Wilma, de Amerikaanse dame uit Tromsø, ontmoet hij weer en hij rijdt met haar naar het huis van Edvard Grieg. Zij schrijft in belangrijke Amerikaanse bladen over muziek. Issendorf vertelt haar zijn levensgeschiedenis, waarop zij hem zegt dat hij als hij zou willen nog best een groot fluitist kan worden. Wanneer ze in haar hotelkamer zijn aangekomen, probeert zij hem te verleiden. Er wordt een schaal met gravlaks binnengebracht, maar de komst van Wilma’s echtgenoot beëindigt hun samenzijn.
In het vliegtuig naar Nederlands leest Issendorf een krant, waarin staat dat de knal die hij bij Karasjok hoorde, mogelijk van een meteoorinslag afkomstig is. Zijn moeder en zuster halen hem op en van hen verneemt hij dat Brandel enige tijd tevoren invalide uit de Himalaya terugkeerde.
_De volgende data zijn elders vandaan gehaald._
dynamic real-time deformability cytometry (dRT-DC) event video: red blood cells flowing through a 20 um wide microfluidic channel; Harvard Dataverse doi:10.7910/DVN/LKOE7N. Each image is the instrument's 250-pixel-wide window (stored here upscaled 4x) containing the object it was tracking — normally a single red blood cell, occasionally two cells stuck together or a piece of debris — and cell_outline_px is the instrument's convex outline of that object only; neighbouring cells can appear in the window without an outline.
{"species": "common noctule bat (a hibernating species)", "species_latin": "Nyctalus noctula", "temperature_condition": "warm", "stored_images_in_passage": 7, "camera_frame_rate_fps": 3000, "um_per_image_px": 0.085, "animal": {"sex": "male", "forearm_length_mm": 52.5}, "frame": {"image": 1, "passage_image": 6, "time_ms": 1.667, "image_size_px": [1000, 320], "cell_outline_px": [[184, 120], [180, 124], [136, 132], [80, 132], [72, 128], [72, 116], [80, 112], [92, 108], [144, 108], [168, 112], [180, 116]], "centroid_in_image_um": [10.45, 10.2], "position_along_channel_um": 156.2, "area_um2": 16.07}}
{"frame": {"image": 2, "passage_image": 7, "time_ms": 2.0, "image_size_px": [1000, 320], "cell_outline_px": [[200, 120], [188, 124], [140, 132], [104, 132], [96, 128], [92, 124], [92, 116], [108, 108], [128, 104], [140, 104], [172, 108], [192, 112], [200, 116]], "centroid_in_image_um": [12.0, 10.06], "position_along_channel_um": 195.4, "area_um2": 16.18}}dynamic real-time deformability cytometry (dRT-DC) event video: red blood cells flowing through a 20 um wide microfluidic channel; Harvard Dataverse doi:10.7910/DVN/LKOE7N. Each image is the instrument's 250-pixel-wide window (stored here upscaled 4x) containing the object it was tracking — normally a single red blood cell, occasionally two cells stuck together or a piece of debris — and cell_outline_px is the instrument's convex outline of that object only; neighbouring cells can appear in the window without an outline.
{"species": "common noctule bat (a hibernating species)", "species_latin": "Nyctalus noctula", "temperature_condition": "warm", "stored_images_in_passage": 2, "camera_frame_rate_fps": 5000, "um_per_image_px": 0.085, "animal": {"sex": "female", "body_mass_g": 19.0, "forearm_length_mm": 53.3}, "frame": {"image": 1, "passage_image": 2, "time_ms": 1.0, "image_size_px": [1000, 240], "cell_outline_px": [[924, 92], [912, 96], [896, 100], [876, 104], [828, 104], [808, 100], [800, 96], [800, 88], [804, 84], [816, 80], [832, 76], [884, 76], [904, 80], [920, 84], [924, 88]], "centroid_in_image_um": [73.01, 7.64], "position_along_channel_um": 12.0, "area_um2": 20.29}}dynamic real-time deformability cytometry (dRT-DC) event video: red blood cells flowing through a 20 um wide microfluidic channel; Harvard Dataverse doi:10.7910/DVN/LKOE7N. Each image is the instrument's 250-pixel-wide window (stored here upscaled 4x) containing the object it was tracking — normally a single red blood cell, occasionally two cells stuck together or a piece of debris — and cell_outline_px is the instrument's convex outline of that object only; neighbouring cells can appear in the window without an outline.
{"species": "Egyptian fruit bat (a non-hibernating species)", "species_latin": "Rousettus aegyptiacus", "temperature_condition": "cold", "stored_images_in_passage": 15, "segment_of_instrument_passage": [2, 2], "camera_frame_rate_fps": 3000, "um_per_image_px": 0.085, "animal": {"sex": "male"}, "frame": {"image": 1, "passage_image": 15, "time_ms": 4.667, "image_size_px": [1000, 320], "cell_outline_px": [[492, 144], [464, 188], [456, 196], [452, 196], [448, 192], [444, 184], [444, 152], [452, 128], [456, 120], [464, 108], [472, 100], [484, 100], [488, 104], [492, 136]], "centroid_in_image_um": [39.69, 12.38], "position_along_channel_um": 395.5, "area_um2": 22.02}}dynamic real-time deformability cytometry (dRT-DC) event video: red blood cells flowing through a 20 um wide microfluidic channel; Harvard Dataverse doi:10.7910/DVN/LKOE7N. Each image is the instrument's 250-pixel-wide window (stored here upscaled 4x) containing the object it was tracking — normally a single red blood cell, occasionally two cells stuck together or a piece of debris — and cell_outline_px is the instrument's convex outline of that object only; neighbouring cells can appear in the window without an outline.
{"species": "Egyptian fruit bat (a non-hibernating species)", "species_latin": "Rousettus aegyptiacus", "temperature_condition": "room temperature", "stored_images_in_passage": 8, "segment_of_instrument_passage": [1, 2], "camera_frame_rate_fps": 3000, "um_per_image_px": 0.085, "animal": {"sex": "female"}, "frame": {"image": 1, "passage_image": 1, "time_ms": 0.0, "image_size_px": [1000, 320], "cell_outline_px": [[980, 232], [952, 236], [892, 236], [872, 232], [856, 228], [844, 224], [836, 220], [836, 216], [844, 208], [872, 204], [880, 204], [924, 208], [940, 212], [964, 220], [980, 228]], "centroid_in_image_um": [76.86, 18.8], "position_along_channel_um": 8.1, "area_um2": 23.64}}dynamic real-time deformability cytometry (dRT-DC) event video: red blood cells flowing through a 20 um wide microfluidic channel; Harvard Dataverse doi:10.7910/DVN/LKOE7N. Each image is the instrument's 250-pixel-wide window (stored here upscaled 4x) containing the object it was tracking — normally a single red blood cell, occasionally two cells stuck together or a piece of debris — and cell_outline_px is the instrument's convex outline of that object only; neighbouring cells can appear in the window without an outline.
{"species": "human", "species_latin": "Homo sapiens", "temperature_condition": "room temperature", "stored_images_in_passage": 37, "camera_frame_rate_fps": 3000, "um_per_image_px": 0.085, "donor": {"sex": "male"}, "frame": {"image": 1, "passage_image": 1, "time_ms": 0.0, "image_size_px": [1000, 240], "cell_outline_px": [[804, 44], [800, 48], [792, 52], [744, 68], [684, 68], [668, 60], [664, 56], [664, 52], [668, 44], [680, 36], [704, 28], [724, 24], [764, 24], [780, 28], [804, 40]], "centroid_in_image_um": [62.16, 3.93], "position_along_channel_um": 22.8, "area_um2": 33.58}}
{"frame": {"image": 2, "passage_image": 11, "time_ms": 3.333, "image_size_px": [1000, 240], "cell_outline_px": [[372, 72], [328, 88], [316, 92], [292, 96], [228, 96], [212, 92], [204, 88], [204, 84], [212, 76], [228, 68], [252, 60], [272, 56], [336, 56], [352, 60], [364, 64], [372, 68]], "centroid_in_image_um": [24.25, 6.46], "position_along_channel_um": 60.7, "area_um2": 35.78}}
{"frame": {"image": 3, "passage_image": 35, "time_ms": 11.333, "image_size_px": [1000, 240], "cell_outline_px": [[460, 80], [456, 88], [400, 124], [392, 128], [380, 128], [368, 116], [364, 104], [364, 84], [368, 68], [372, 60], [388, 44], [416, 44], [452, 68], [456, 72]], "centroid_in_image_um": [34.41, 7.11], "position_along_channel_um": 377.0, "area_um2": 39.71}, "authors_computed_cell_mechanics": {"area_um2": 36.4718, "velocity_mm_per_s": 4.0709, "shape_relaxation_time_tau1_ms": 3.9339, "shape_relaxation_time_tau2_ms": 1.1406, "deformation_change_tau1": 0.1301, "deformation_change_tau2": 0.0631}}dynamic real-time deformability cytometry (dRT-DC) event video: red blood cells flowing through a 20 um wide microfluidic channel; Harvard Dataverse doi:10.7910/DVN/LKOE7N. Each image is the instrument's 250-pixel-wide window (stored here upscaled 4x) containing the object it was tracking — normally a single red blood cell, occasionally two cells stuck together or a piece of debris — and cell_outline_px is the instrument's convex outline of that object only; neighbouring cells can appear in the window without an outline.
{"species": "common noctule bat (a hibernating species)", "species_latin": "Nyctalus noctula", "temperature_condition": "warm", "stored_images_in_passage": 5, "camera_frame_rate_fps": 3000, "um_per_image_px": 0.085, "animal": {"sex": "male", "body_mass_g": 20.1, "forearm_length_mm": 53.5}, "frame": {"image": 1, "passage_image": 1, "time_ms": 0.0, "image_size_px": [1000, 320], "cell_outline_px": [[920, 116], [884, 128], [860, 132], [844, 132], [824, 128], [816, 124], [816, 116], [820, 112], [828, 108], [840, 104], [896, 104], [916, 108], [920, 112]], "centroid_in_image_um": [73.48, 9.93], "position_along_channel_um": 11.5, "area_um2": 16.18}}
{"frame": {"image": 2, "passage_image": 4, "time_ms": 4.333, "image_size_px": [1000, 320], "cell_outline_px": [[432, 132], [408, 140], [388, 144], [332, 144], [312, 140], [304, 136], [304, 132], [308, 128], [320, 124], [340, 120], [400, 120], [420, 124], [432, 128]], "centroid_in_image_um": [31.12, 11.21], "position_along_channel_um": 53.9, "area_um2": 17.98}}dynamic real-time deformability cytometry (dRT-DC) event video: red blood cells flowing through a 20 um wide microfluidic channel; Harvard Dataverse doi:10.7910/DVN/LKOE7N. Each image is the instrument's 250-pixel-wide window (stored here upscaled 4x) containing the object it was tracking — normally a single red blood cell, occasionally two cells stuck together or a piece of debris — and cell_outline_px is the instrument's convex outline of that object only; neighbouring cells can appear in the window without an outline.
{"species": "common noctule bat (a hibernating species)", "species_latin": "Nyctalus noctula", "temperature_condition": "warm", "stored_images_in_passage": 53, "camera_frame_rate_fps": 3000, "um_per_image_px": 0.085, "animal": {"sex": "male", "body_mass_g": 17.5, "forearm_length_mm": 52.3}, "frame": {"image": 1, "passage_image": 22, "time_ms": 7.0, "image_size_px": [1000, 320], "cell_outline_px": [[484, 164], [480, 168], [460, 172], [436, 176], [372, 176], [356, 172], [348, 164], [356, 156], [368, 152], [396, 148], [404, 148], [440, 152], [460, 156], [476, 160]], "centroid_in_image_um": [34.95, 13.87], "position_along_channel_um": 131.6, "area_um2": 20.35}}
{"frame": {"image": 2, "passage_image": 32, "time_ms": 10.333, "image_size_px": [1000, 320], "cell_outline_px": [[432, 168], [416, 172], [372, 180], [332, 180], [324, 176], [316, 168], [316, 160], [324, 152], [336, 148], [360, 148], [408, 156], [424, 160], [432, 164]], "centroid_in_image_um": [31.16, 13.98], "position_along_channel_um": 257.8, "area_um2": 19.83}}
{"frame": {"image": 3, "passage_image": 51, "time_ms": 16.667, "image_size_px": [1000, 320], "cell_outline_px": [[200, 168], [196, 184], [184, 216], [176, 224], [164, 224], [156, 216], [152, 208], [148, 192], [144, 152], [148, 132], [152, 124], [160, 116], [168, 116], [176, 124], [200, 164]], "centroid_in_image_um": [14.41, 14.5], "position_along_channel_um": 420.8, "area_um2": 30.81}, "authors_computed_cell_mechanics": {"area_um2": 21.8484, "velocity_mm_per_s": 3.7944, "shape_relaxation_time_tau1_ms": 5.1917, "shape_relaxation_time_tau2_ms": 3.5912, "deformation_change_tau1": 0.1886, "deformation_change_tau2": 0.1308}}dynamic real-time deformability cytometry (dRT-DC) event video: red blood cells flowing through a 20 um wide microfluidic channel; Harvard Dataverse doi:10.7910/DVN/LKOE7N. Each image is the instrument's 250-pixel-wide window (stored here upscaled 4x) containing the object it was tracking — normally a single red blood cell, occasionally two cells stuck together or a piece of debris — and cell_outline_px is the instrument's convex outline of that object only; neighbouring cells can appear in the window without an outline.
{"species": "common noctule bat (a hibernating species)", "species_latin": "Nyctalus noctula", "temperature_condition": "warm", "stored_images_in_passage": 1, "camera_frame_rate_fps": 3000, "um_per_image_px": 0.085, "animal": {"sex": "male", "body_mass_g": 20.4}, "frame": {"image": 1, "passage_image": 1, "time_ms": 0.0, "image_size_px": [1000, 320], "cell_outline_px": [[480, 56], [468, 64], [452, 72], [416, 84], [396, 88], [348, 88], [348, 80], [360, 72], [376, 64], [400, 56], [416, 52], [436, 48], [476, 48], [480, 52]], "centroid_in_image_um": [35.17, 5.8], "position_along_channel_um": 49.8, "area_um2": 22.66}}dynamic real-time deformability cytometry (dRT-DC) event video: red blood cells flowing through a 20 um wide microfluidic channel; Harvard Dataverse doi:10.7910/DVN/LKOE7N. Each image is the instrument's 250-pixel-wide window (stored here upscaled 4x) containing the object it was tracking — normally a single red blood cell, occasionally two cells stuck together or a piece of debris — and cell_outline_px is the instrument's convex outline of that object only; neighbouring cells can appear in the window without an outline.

Wanneer hij overweegt wat hij nu verder met zijn leven aanmoet, krijgt hij van zijn moeder twee manchetknopen. Dat er twee halve meteorieten in zijn verwerkt, ziet hij niet zelf. Hij zal zijn moeder en zijn zuster nooit kunnen uitleggen waarom hij verdrietig is. Geen enkel bewijs heeft hij gevonden voor zijn hypothese.
Interpretatie
De titel van Nooit meer slapen kan op verschillende manieren worden geïnterpreteerd. De belangrijkste verwijzing staat op p. 218, waar Issendorf opmerkt, als hij ziet dat Arne Jordal dood is: ‘Dit is geen slapen. Dit is nooit meer slapen.’ De dood als totale vorm van eliminatie van het leven, niet de verlossing door eeuwige rust. Tegelijk verwijst de titel naar de tijd waarin de roman is gesitueerd: de midzomernacht, waarin het verschil tussen dag en nacht is opgeheven. Tijdens die nacht willen de bewoners niet slapen en wordt Issendorf gekweld door slapeloosheid of dromen. Ook valt te denken aan de stem die Macbeth uit Shakespeares gelijknamige stuk hoort, vlak nadat hij Duncan heeft vermoord: ‘Sleep no more.’ Men zou de titel ook kunnen opvatten als een verwijzing naar het eind van de illusie van Issendorf, aan het besef aan het eind van de roman dat er niets van zijn ambities terecht is gekomen. Naar deze slotsom voert gaandeweg de thematiek van de roman: zelfs in de bètawetenschappen is het vergeefs zoeken naar de waarheid, zoals ook de poging vergeefs is zich van het gezien los te maken.
Thematiek
Om dit thema vorm te geven combineert Hermans in het boek elementen van verschillende romantypen. In eerste instantie is Nooit meer slapen een verslag van de mislukte queeste van Alfred Issendorf, die als een naïeve Parcival zijn graal zoekt. Een queeste door een bar landschap dat het grimmige sprookjesland van de trollen, evenals het domein van de reuzen en de dood uit de Edda in de herinnering roept. Behalve door de angst dat zijn onderzoek niet zal slagen, wordt Issendorf voortdurend gekweld door de vrees voor een dodelijk ongeluk. De talrijke ontberingen en tegenslagen die hij onder de middernachtszon incasseert, lopen op een mislukking uit: onverrichter zake keert hij in Nederland terug. Zijn grote ambities, cum laude promoveren, trouwen en professor worden, zijn geen stap dichter bij hun vervulling gekomen. Niet alleen wetenschappelijk gezien lijdt zijn expeditie schipbreuk. Issendorf blijkt er uiteindelijk evenmin in geslaagd zich aan de invloed van zijn familie – moeder, zuster en overleden vader – te ontworstelen.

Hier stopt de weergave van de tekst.